Data extracted from a collection:
* * * * * * *
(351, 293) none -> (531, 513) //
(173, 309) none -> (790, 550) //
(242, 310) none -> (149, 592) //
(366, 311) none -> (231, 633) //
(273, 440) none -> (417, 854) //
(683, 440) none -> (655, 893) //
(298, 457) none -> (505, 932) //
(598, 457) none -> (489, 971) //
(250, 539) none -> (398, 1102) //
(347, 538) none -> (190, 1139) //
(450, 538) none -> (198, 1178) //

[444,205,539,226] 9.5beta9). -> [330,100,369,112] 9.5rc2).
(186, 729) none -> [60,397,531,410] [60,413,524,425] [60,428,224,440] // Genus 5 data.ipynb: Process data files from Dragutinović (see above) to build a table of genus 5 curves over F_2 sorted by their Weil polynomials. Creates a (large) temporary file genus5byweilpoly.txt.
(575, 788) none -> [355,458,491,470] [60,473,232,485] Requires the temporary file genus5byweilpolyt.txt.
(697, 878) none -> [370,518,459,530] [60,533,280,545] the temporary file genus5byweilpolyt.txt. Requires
* * * * * * *
* **EXERCISE DIRECTIONS**
What lines in the data above contain the word "Requires"? Show them all.

* **RESULT OF THE EXERCISE**
(575, 788) none -> [355,458,491,470] [60,473,232,485] Requires the temporary file genus5byweilpolyt.txt.
(697, 878) none -> [370,518,459,530] [60,533,280,545] the temporary file genus5byweilpolyt.txt. Requires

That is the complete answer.